Sur les 385,8 milliards d'euros de prêts disponibles au titre de la Facilité financière du Plan de relance européen Next Generation EU, sept pays de l'Union européenne bénéficiaient déjà d'une aide sous forme de prêts avoisinant les 165,4 milliards d'euros. Après l'adoption de leur plan national de relance, dix États membres ont demandé des prêts supplémentaires, ou pour la première fois, pour un total de 127,2 milliards d'euros.
Au final, 93,2 milliards de prêts - un quart du total disponible - n'ont pas été demandés par les États membres, en conclut la Commission européenne dans une note récapitulative publiée vendredi 1er septembre, au lendemain de la date limite pour faire appel aux prêts de l'UE dans le cadre du plan Next Generation EU.
Les États membres ayant demandé une aide pour la première fois sont les suivants : l'Espagne (84 milliards d'euros - EUROPE 13196/32), la Croatie (4,44 milliards - voir autre nouvelle), la Hongrie (3,9 milliards - voir autre nouvelle), la Lituanie (1,7 milliard - EUROPE 13213/21), la République tchèque (818,1 millions - EUROPE 13213/21) et la Belgique (264,2 millions).

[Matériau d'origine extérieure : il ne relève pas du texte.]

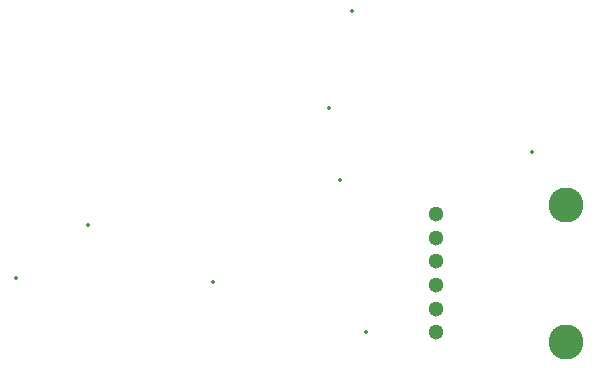
<source format=gbr>
%TF.GenerationSoftware,Altium Limited,Altium Designer,24.10.1 (45)*%
G04 Layer_Color=0*
%FSLAX45Y45*%
%MOMM*%
%TF.SameCoordinates,9AD70181-00FA-4A01-9188-FD1DF1966971*%
%TF.FilePolarity,Positive*%
%TF.FileFunction,Plated,1,2,PTH,Drill*%
%TF.Part,Single*%
G01*
G75*
%TA.AperFunction,ComponentDrill*%
%ADD49C,2.97000*%
%ADD50C,1.30000*%
%TA.AperFunction,ViaDrill,NotFilled*%
%ADD51C,0.35000*%
D49*
X14003200Y7613100D02*
D03*
Y8773100D02*
D03*
D50*
X12903200Y7893100D02*
D03*
Y8093100D02*
D03*
Y8293100D02*
D03*
Y7693100D02*
D03*
Y8693100D02*
D03*
Y8493100D02*
D03*
D51*
X11993267Y9588414D02*
D03*
X13716000Y9220200D02*
D03*
X12090400Y8978900D02*
D03*
X9956800Y8597900D02*
D03*
X12192000Y10414000D02*
D03*
X11010900Y8115300D02*
D03*
X12306300Y7696200D02*
D03*
X9347200Y8153400D02*
D03*
%TF.MD5,222a2cba93ddd6b635fc672244f5aeae*%
M02*

</source>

Les États membres ayant demandé une aide supplémentaire sont les suivants : la Pologne (23,03 milliards d'euros supplémentaires - voir autre nouvelle), la Grèce (5 milliards - EUROPE 13240/17), le Portugal (3,19 milliards) et la Slovénie (587 millions - EUROPE 13224/23). L'Italie a indiqué qu'elle n'excluait pas de faire appel à des prêts additionnels en fonction de l'aide européenne disponible (EUROPE 13234/17).
Les demandes globales formulées par la Grèce, la Croatie, l'Italie, la Pologne et la Roumanie dépassent le seuil maximal fixé (6,8% du RNB national). La Commission prendra en compte la justification fournie par l'État membre quant à l'existence de circonstances exceptionnelles.